# Your instructions:
Each of the records that follow needs an exact reproduction.

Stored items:
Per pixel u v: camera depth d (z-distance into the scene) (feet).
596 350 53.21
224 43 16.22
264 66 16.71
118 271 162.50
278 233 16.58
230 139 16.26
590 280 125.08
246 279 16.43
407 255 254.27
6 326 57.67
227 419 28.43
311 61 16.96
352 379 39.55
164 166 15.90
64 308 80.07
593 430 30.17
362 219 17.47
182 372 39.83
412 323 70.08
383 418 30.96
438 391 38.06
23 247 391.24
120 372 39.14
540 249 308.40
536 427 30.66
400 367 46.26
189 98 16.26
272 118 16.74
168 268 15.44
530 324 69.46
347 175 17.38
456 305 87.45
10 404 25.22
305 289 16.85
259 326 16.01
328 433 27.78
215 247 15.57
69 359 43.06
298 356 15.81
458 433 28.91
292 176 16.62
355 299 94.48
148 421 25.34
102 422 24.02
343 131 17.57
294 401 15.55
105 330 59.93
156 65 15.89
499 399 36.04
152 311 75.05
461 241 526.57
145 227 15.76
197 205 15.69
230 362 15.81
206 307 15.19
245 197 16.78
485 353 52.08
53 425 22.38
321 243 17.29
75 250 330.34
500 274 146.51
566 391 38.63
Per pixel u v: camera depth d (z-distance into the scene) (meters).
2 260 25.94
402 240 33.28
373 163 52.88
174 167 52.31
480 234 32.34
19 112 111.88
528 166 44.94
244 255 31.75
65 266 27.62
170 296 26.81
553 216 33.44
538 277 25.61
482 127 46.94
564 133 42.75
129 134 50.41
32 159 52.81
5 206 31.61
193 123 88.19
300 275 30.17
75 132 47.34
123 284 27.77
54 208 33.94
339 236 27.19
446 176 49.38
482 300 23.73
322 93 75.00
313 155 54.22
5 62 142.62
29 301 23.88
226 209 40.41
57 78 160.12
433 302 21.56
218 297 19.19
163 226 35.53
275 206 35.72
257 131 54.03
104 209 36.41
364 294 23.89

# Solution:
Per pixel u v: camera depth d (z-distance into the scene) (feet).
596 350 53.21
224 43 16.22
264 66 16.71
118 271 162.50
278 233 16.58
230 139 16.26
590 280 125.08
246 279 16.43
407 255 254.27
6 326 57.67
227 419 28.43
311 61 16.96
352 379 39.55
164 166 15.90
64 308 80.07
593 430 30.17
362 219 17.47
182 372 39.83
412 323 70.08
383 418 30.96
438 391 38.06
23 247 391.24
120 372 39.14
540 249 308.40
536 427 30.66
400 367 46.26
189 98 16.26
272 118 16.74
168 268 15.44
530 324 69.46
347 175 17.38
456 305 87.45
10 404 25.22
305 289 16.85
259 326 16.01
328 433 27.78
215 247 15.57
69 359 43.06
298 356 15.81
458 433 28.91
292 176 16.62
355 299 94.48
148 421 25.34
102 422 24.02
343 131 17.57
294 401 15.55
105 330 59.93
156 65 15.89
499 399 36.04
152 311 75.05
461 241 526.57
145 227 15.76
197 205 15.69
230 362 15.81
206 307 15.19
245 197 16.78
485 353 52.08
53 425 22.38
321 243 17.29
75 250 330.34
500 274 146.51
566 391 38.63
Per pixel u v: camera depth d (z-distance into the scene) (meters).
2 260 25.94
402 240 33.28
373 163 52.88
174 167 52.31
480 234 32.34
19 112 111.88
528 166 44.94
244 255 31.75
65 266 27.62
170 296 26.81
553 216 33.44
538 277 25.61
482 127 46.94
564 133 42.75
129 134 50.41
32 159 52.81
5 206 31.61
193 123 88.19
300 275 30.17
75 132 47.34
123 284 27.77
54 208 33.94
339 236 27.19
446 176 49.38
482 300 23.73
322 93 75.00
313 155 54.22
5 62 142.62
29 301 23.88
226 209 40.41
57 78 160.12
433 302 21.56
218 297 19.19
163 226 35.53
275 206 35.72
257 131 54.03
104 209 36.41
364 294 23.89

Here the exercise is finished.